- Task directions: Retyping the entire listing exactly is the task.

- Data for analysis:
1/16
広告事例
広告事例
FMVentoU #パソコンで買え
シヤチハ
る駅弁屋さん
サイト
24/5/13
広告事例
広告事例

- Solved problem:
1/16
広告事例
広告事例
FMVentoU #パソコンで買え
シヤチハ
る駅弁屋さん
サイト
24/5/13
広告事例
広告事例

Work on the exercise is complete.